U.S. nonprofit advocacy group

The Model Alliance is a New York–based advocacy group focused on research and policy for models and others employed in the fashion industry. Founded in February 2012 by model Sara Ziff along with support from others models, the Model Alliance is a 501(c)(3) nonprofit organization. The organization advocates for workplace protections, stronger regulation of model management companies, protections for child models, and measures addressing harassment and abuse in the fashion industry.

==Advocacy==
In addition to providing a discreet grievance reporting service, the Model Alliance advocates for the enforcement of existing child labor and contract laws, promotes equal opportunity and fosters a culture of accountability in the fashion industry.

Models who have served on the Model Alliance's Advisory Board include Coco Rocha, Milla Jovovich, Shalom Harlow, and Karen Elson.

In June 2013, the Model Alliance announced that New York State Senators Jeffrey Klein and Diane Savino had proposed legislation that would afford child models the same protections as all other child performers working in New York.

In October 2013, the Model Alliance announced that Governor Andrew M. Cuomo signed the child model bill (A.7787/S.5486) into law in New York State.
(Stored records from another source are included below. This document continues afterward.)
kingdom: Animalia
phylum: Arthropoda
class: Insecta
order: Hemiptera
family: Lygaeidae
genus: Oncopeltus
In November 2013, the child model law was enacted and affords child models the same protections as other child performers working in New York State.

In February 2017, the Model Alliance released a study in which 81.5% of models reported having an underweight body mass index.

In May 2018, the Model Alliance published an open letter launching the RESPECT Program, an initiative intended to address sexual abuse and harassment in the fashion industry. The letter was signed by models including Amy Lemons, Doutzen Kroes, Edie Campbell, Frederique van der Wal, Gisele Bündchen, Karen Elson and Milla Jovovich.

In March 2022, the Model Alliance introduced the Fashion Workers Act in New York with state legislators and fashion-industry supporters. The organization described the bill as an effort to create labor rights for models and regulate model management companies. The bill was signed into law by Governor Kathy Hochul on December 21, 2024, and took effect on June 19, 2025. The New York State Department of Labor states that the law establishes new responsibilities and requirements for model management companies, model management groups and clients, as well as workplace protections for models. Registration requirements for model management companies and groups began on December 21, 2025.

==Founder==

Sara Ziff is a model-turned-activist who was inspired to begin the Alliance based on her experiences in the modeling industry as a youth. At age 14, she was invited to the house of a photographer and told to take all her clothes off; later, at age 15, she went to another fashion shoot where drugs were available freely.

== Recognition ==
In 2021, the Council of Fashion Designers of America announced that the Model Alliance would receive the inaugural Positive Social Influence Award at the CFDA Fashion Awards. The CFDA described the organization as having been at the forefront of creating labor-rights protections for models since its founding in 2012.